Lazy Saturday Road Trip or; 80 km in a Tiny Pink Car

** Note: Well I'll be darned, the stupid phone put all my photos out of order. As soon as my summit with the robot cats is done, I'll have to go back and reorder 'em. In the meantime: Guess what paragraph each of these was supposed to follow!** The car people finally came through with a replacement vehicle to tide me over until my actual Corolla arrives. It's a free rental, sure, but it's got some high and some low points, to say the least. Chief among this is the vehicle's type-- it is a Toyota-branded kei-jidousha, (軽自動車, "light car") a class of micro-cars designed with Japanese road tax restrictions (rather, necessarily, than safety and comfort) foremost in mind. "K-cars", as the ex-pat community is fond of calling them, are limited by statute to a 660cc engine displacement (American motorcycle fans note this may be a smaller engine than your bike!) and to very petite maximum wheelbase, width, and weight limits-- most, hence, are consequently cubes of approximately the statutory size. These are the "tiny funny-shaped Japanese cars" people are thinking of when they think of "tiny funny-shaped Japanese cars." They are efficient (I got 21 km/L [50 mpg] today on mountain roads) and easy to park and maneuver in narrow village streets (as a bonus feature, mine can automatically fold and deploy its mirrors at the touch of a button) , but how anyone gets these things up hills in the Akita winter is beyond me. Although the light weight helps with mitigating the effect of the tiny engine displacement, the lack of power was distinctly noticeable in my example. Many K cars are extensively turbo- and super-charged to make up most of the rest of the deficit-- these look like refrigerators with hi-tech ram-air hood scoops, and sound, even at stop lights, like insane turbine-powered vacuum cleaners. The observant pedestrian might in time even learn to identify make and model by their distinctive flavors of compressor wail. Unfortunately, mine is naturally-aspirated-- and as a consequence I've been able to discover, while going balls-to-the-wall to keep up with traffic, that it redlines at around 9000 RPM, producing an engine note that sounds like a time machine with a leak in one of its singularity gromulators.

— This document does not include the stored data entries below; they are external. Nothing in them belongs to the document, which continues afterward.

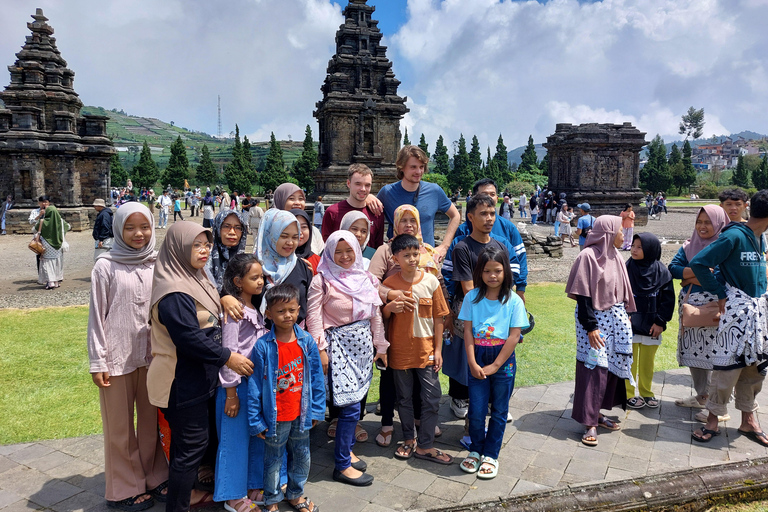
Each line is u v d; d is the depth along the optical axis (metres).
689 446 4.12
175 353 3.10
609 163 29.03
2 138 22.91
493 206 4.14
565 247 20.11
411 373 3.95
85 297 10.18
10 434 4.45
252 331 3.28
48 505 3.36
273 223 3.52
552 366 6.29
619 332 4.29
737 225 4.14
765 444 4.11
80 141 25.52
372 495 3.45
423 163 4.64
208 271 4.05
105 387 3.23
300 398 3.21
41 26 25.86
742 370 4.20
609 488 3.41
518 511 3.20
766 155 83.25
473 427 3.76
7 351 6.68
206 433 3.13
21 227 22.64
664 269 4.75
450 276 4.43
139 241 3.36
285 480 3.29
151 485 3.48
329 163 24.92
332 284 3.64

My k-car is also typical in having a harrowing lack of crumple zones, a fact that weighed heavily on my mind as I was driving through a surprise fall rain squall on Friday which left the road in flash-flood conditions. The Toyota saleswoman who handed me the keys on Wednesday was most worried, of course, about what, as a MANLY MAN, I'd think of the color-- a pretty, if rather fey, shade of rose pink.

And so, with a full tank of gas (all mine, as weirdly, I received my pink cube with the fuel light on), and good weather predicted on NHK, I set forth to drive the Oga Peninsula coast road in search of adventure.

Leaving Funakoshi, I first passed the harbor at Funakawa and the oil terminal in central Oga, before turning onto the coast road proper. The steep, rocky shore was dotted with jaggedly eroded islets among wide bays.
As I worked my way further westward, the road steepened and the steep, rugged shoreline was replaced with sheer, jagged cliffs. 23 km in, I stopped at Monzen, a coast village known for a 14th century shrine complex called Goshado ("Five Shrines"). As famous as the buildings themselves are the 999 rocky steps that lead to them-- asserted in some of my Japanese tour brochures to have been built in one night by namahage. I found the wooded trail entrance and paused for lunch midway up the first flight. As I climbed, passing a largish, newer Buddhist temple on the way, I wondered how on earth the demons had been allowed to get away with such shoddy work. The 999 steps were less stairs than a steep pile of irregular rocks. At last I passed the shrine's inner torii, after a tricky 10-minute clamber. To the side of the path, just inside the inner torii, was a well labeled "Mirror Well". A helpful placard (in an unhelpfully cursive Japanese font) explained that individuals who could not see their reflection in the water at the bottom of the shallow well were "fated not to live long." I wondered how they had gotten sick people up the mountain in the first place to try the "well test". Hundred yards ahead, the complex itself, a handsome row of five individual shrines, became visible through the trees. With the place to myself, I had plenty of time to donate pocket change to the resident deities and buy a protective amulet from an honor box at the main shrine.

After picking my way back down the 999 step rock pile, I got back on the road, headed for the extreme tip of the peninsula, Nyudozaki. The little pink car handled the mountain switchbacks surprisingly well, taking even the sharpest corners like a go-cart. A few more stops for photos later, I found myself at Nyudozaki. Here was a picturesque lighthouse that guarded the end of the Cape, a marker demonstrating our latitude at 40 degrees N, and, to landward, a profusion of slightly seedy souvenir shops and seafood ramen stands. One in particular caught my eye; from the signs out front and the looping, taped announcement it played constantly, the proprietor had seen a UFO at the spot years before, which had apparently left him with the secret for a tasty "UFO Ramen". I doubted it was worth 1500 yen a bowl, even if it had been inspired by extraterrestrials.

I wound my way home in the lengthening shadows, a burned mix CD spinning in the stereo, and plans (non-alien inspired) for dinner on my mind.

1 comment:

  1. I LOVE the photo of the coastline with the tree in the foreground!